La commission rappelle ensuite que le Conseil d'État, dans sa décision CE, Sect., 22 février 2007, Association du personnel relevant des établissements pour inadaptés, n° 264541, a jugé qu'indépendamment des cas dans lesquels le législateur a lui-même entendu reconnaître ou, à l'inverse, exclure l'existence d'un service public, une personne privée qui assure une mission d'intérêt général sous le contrôle de l'administration et qui est dotée à cette fin de prérogatives de puissance publique est chargée de l'exécution d'un service public. Toutefois, même en l'absence de telles prérogatives, une personne privée doit également être regardée, dans le silence de la loi, comme assurant une mission de service public lorsque, eu égard à l'intérêt général de son activité, aux conditions de sa création, de son organisation ou de son fonctionnement, aux obligations qui lui sont imposées ainsi qu'aux mesures prises pour vérifier que les objectifs qui lui sont assignés sont atteints, il apparaît que l'administration a entendu lui confier une telle mission.

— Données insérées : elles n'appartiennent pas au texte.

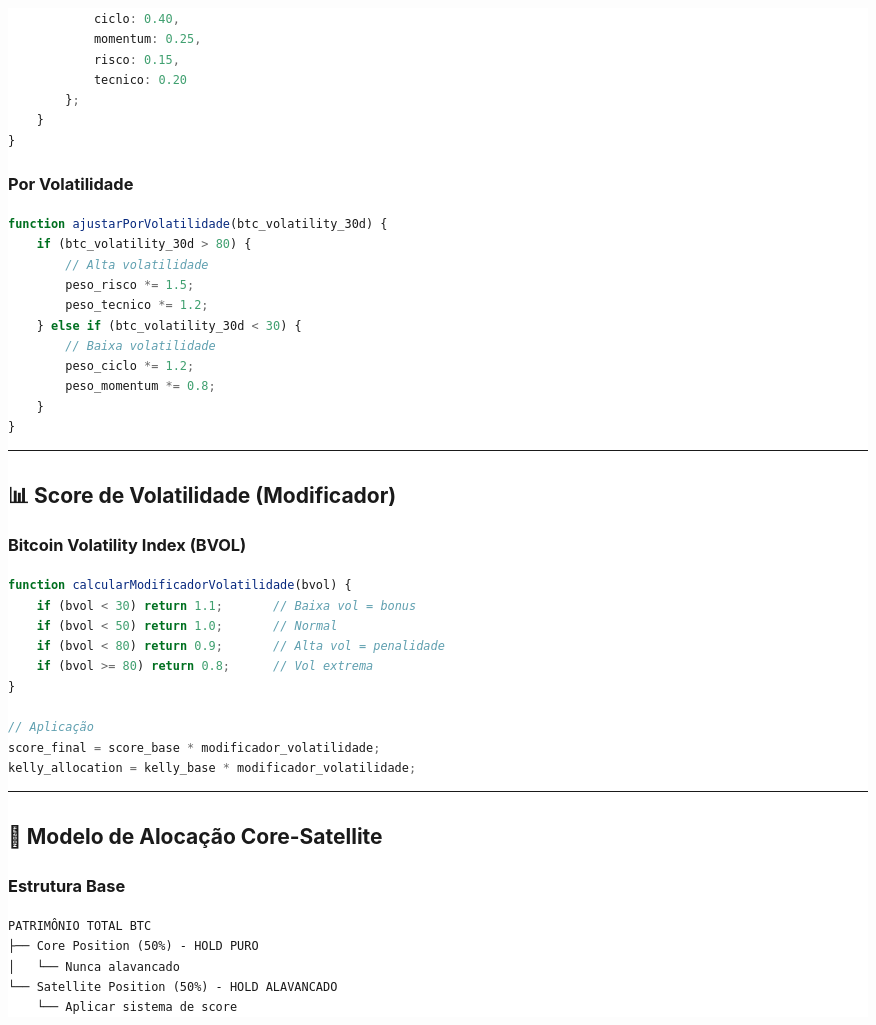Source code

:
 ```javascript
            ciclo: 0.40,
            momentum: 0.25,
            risco: 0.15,
            tecnico: 0.20
        };
    }
}
```

### Por Volatilidade
```javascript
function ajustarPorVolatilidade(btc_volatility_30d) {
    if (btc_volatility_30d > 80) {
        // Alta volatilidade
        peso_risco *= 1.5;
        peso_tecnico *= 1.2;
    } else if (btc_volatility_30d < 30) {
        // Baixa volatilidade
        peso_ciclo *= 1.2;
        peso_momentum *= 0.8;
    }
}
```

---

## 📊 Score de Volatilidade (Modificador)

### Bitcoin Volatility Index (BVOL)
```javascript
function calcularModificadorVolatilidade(bvol) {
    if (bvol < 30) return 1.1;       // Baixa vol = bonus
    if (bvol < 50) return 1.0;       // Normal
    if (bvol < 80) return 0.9;       // Alta vol = penalidade
    if (bvol >= 80) return 0.8;      // Vol extrema
}

// Aplicação
score_final = score_base * modificador_volatilidade;
kelly_allocation = kelly_base * modificador_volatilidade;
```

---

## 🎯 Modelo de Alocação Core-Satellite

### Estrutura Base
```
PATRIMÔNIO TOTAL BTC
├── Core Position (50%) - HOLD PURO
│   └── Nunca alavancado
└── Satellite Position (50%) - HOLD ALAVANCADO
    └── Aplicar sistema de score
```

En l'espèce, la commission relève que l'ADAEA 27 est une association de droit privé, créée sous le régime de la loi de 1901, qui à pour but, selon ses statuts, notamment « de créer un mouvement d’opinion en faveur de l’enfance en danger moral et inadapté », « de contribuer à l’application des dispositions légales en faveur des enfants en danger moral et inadaptés et des majeurs protégés », « de prévenir et lutter contre les violences faites aux enfants ou encore « de mettre en place, à l’usage des enfants et adultes déficients, des mineurs et des majeurs en danger moral ou en difficulté, des services et établissements qui, dans le domaine de la prévention, du diagnostic, du traitement en cure libre, de la rééducation, de la médiation, de l’hébergement et de l’encadrement, de l’organisation des loisirs, sont susceptibles de faciliter leur réadaptation sociale ». La commission ne dispose toutefois pas d'éléments quant aux conditions de sa création, ses modalités d'organisation et de fonctionnement qui permettraient de considérer qu'elle serait chargée d'une mission de service public.
Ainsi, à supposer que l'association concernée détiendrait des documents relatifs à la situation des enfants de Madame X qui n'auraient pas été élaborés à la demande d'un magistrat dans le cadre du mandat judiciaire, elle n'apparaît pas être au nombre des autorités énumérées à l'article L300-2 du code des relations entre le public et l'administration. En l'état des informations dont elle dispose, la commission doit, en conséquence, se déclarer incompétente pour se prononcer sur l'ensemble de la demande.